Jesus vence mundo entregando-se
por amor
1084 | Tempo Pascal
| Sétima Semana | João 16,29-33
Estamos no
último trecho da catequese na qual Jesus fala sobre o sentido da sua partida
para o Pai, das perseguições que seus discípulos sofrerão e do envio do
Espírito Consolador e animador da missão. E amanhã iniciaremos a meditação da
bela oração que Jesus dirige ao Pai, diante dos discípulos, antes de ser preso
e crucificado, e que há anos inspira a Semana
de Oração pela Unidade Cristã realizada por um grupo de Igrejas cristãs no
Brasil.
Os discípulos demonstram que não superaram ainda uma fé ilusória e
limitada. Eles pensam que Jesus adivinhou as perguntas e
dúvidas que tinham, e imaginam que ele sabe tudo e, somente por isso, prova que
vem de Deus. Como Nicodemos (cf. Jo 3,1-12), eles consideram Jesus um mestre
excepcional, e se admiram do seu saber. Mas ignoram que ele é mestre porquê entrega sua vida por amor, lava os
pés dos discípulos e se importa com todas as vítimas. Ele não é mestre somente
por ensinar uma doutrina clara e oportuna.
Jesus demonstra
que conhece seus discípulos mais que eles mesmos se conhecem, e reage com
ironia. Por mais eles que pretendam dar a impressão de coragem, serão discípulos maduros somente depois da
paixão e morte de Jesus. Por isso, Jesus os adverte que se dispersarão como
um rebanho que abandona seu pastor, como já acontecera no final da
multiplicação dos pães e peixes, e depois da catequese sobre o pão verdadeiro
(cf. Jo 6, 17 e 6,66). Na verdade, eles deixarão Jesus sozinho, e cada um irá
para sua casa e seus interesses. E disso Pedro também é o protótipo.

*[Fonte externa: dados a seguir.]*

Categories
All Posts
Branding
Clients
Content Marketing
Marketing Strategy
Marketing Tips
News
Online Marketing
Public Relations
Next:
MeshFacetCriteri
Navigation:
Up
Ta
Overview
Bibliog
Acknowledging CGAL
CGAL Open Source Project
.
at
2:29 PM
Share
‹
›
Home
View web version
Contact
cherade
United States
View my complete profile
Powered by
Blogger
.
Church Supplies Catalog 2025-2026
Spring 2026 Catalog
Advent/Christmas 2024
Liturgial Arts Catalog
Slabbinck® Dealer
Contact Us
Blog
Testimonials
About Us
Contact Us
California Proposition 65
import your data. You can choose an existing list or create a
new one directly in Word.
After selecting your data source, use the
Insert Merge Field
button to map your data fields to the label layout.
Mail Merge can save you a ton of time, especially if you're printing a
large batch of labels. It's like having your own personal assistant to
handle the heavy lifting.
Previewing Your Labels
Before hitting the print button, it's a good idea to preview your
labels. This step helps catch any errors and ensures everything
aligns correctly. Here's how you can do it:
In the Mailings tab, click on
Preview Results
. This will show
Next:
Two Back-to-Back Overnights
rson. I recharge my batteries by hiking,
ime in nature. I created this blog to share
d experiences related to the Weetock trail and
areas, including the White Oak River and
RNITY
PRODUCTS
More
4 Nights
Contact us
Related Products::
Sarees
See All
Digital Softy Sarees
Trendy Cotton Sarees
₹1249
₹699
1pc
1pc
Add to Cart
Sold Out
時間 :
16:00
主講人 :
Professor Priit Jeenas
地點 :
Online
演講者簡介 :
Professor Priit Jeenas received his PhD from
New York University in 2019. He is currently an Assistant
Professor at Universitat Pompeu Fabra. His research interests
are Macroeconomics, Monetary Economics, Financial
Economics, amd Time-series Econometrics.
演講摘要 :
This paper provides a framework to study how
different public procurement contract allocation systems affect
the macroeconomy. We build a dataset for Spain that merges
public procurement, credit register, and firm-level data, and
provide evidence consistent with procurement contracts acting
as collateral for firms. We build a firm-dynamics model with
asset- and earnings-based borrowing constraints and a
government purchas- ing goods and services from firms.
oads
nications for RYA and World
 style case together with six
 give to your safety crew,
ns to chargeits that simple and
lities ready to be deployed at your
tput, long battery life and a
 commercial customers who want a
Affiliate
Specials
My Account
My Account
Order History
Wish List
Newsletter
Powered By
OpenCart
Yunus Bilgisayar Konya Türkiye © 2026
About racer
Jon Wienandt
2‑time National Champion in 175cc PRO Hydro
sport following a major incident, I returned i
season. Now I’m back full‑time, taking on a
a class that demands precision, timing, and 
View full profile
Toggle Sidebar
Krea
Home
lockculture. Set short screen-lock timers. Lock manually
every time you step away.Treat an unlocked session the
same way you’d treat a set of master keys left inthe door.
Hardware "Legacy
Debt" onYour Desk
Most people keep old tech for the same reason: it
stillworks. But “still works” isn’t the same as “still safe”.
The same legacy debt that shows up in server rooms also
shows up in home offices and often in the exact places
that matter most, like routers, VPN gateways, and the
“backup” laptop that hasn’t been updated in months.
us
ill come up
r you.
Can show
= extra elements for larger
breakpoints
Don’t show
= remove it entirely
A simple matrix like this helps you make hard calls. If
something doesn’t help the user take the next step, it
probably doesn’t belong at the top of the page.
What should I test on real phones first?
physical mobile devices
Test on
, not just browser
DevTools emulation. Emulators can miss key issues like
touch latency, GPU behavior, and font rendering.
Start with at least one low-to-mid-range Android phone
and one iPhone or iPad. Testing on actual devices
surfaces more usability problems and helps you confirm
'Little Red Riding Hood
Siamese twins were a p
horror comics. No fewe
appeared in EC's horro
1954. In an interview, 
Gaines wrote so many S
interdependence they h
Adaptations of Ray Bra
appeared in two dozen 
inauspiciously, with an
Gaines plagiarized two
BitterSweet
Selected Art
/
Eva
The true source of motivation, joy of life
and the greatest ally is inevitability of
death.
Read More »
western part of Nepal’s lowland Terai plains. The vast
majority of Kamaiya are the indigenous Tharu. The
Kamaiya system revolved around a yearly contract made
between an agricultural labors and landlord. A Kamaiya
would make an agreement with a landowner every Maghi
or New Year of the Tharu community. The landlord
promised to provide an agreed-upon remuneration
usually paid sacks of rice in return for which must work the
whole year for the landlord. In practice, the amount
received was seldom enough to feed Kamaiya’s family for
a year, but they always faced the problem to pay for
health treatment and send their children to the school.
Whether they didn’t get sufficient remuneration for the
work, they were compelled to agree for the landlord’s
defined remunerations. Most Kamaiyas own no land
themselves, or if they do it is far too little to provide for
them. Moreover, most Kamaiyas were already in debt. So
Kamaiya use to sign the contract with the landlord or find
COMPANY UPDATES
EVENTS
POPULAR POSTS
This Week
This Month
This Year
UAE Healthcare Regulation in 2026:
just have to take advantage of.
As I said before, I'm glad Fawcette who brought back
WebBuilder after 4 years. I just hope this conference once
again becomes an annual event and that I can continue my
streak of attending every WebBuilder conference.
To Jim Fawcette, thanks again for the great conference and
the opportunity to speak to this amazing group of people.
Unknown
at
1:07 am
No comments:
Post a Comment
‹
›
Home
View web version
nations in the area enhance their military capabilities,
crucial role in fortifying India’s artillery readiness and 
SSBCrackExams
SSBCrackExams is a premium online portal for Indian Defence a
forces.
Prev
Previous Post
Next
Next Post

Mesmo assim, Jesus quer tranquilizar seus
discípulos. Pede que eles não percam a paz, mas insiste que esta paz virá somente da permanência na
união com ele, aconteça o que acontecer. Com a entrega de Jesus, a ordem
injusta do mundo perde sua legitimação religiosa e sua força, e fica
desacreditada. A perseguição é certa, mas a vitória é segura. É essa a
convicção com a qual Jesus empreende sua última e mais exigente travessia, e é
isso que ele transmite aos discípulos antes de selar o livre dom de si mesmo na
cruz, em maio a outros excluídos.
Sugestões para a
meditação
Situe-se
junto aos discípulos, perceba a superficialidade da fé que eles vivem e que
nós, muitas vezes, vivemos
Acolha
a ironia, a advertência e as palavras consoladoras que Jesus dirige aos seus
discípulos de todos os tempos
O
que significa a afirmação de Jesus “eu venci o mundo”? Quais são as
consequências dessa vitória para nós, seus discípulos?
Como
repercute em você a advertência de que, diante das dificuldades, nos
dispersaremos, cada um para as suas coisas?